People are rarely who you first think they are in this gripping drama, one that confidently inhabits the space between the action thriller and the police procedural. The Northern Ireland of Bloodlands is one of deep blue water, green green grass, windswept trees, and of birdsong but it's also one of desperately clutched soil, of errant priests worthy of Graham Greene's imagination, of suspicion, of appeasement, of body bags, of buried secrets, and of deeply held resentments. 


Political, sectarian, and personal. The religious schism, and violence, that scarred Northern Ireland and, to a lesser but still deadly extent, the UK towards the end of the last millennium is, in Bloodlands, played out, mostly, in the minds of those that lived through it. The reason Goliath wasn't pursued more forcefully in the late nineties was that the killings took place in the run up to the historic Good Friday Agreement and to do so would have jeopardised the chance of peace.

Which, now, Goliath does again. Atonement and redemption are given lip service but the main theme of Bloodlands seems more to be how sins can, if we are not careful, passed down through the generations. A callous act unpunished by the parent may, one day, see the child suffer the consequences. Despite the odd moment where, as my friend Ian commented, you think you've seen it all before (we're not suffering a dearth of gritty police dramas at the moment - and most of us are watching more television than ever), Bloodlands contains much tension and no shortage of genuinely chilling moments.

As Brannick, Nesbitt does A LOT of scowling, a lot of narrowing his eyes and staring meaningfully into the distance, and he does a lot of arresting. The crow's feet around his eyes have colonised his entire face and grown into suburbs and satellite towns of jaded repression on a brow furrowed with grief or even guilt at his own inevitable complicity in the situation he, and all his peers, have lived through.


He's not the only one. Cranitch, as Twomey, exudes a professional confident, almost political, air as the more senior policeman, at least until his own behaviour comes into question. As McGovern, McKenna starts bright eyed and full of idealism but events reveal that to be naive in the circumstances. The three main leads are all great but credit too should go to other cast members.

Lola Petticrew's great as Izzy, Brannick's daughter and a bright medical student who attends lectures taken by Tori Matthews (Lisa Dwan - also compelling), a trauma consultant with an uncertain back story, Birdy (Chris Walley) and Dinger (Michael Smiley) cope adequately in undemanding roles as fellow cops assigned to the case, and Heather Pentland (Susan Lynch) does well as a no-bullshit internal investigator down from Belfast.

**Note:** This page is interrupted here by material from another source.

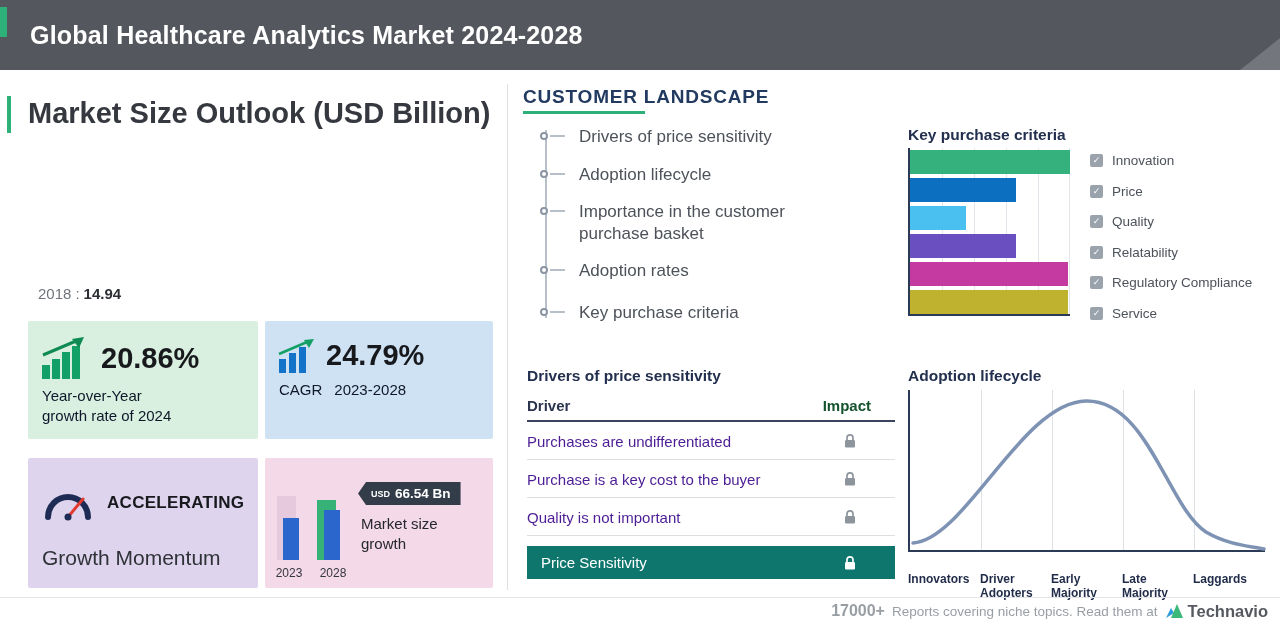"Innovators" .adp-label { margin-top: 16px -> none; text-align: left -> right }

As Keenan's wife Claire, Kathy Kiera Clarke carries a quiet air of menace birthed in decades of police brutality and being treated as a second class citizen and Ian McElhinney is great as Adam Corry. A man whose brother went missing, or was killed, at the same time as Brannick's wife. Surely another victim of Goliath.

Despite a score, and a scene towards the end, that could have come from a 1990s Sharon Stone movie (though, thankfully, Nesbitt spares us an exposed crotch shot), the tension rarely wavers throughout Bloodlands' almost four hour duration. As the walls start to close in on the various suspects and wrongdoers, you remain uncertain if justice will be done right to the end.

Which is surely what you want from a crime thriller. I can't help thinking that people who are from, or live in, Northern Ireland may get a little fed up with dramas about the Troubles. I imagine I would. But Bloodlands, to me, was idiosyncratic and addictive enough to make it worthwhile, even enjoyable - if often grim, viewing. Although I doubt I'll be booking a holiday in Strangford Lough any time soon.